__Exercise requirements__:
Starting at the line with "hfov_deg: 28.9", retype every line through the end of the listing exactly as written, and nothing before it.

START Excerpted data

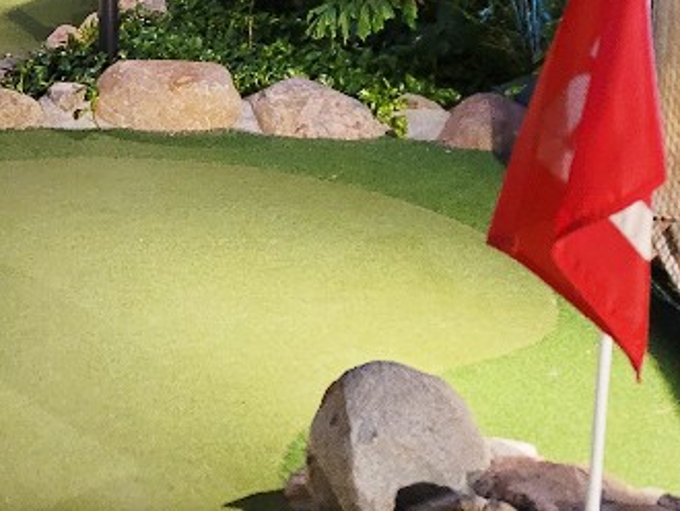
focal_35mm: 63
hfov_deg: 28.9
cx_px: 16
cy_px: 43
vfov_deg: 22.7
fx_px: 1238
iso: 640
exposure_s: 1/25
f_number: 1.8
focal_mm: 5.4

END Excerpted data

__Expected answer__:
hfov_deg: 28.9
cx_px: 16
cy_px: 43
vfov_deg: 22.7
fx_px: 1238
iso: 640
exposure_s: 1/25
f_number: 1.8
focal_mm: 5.4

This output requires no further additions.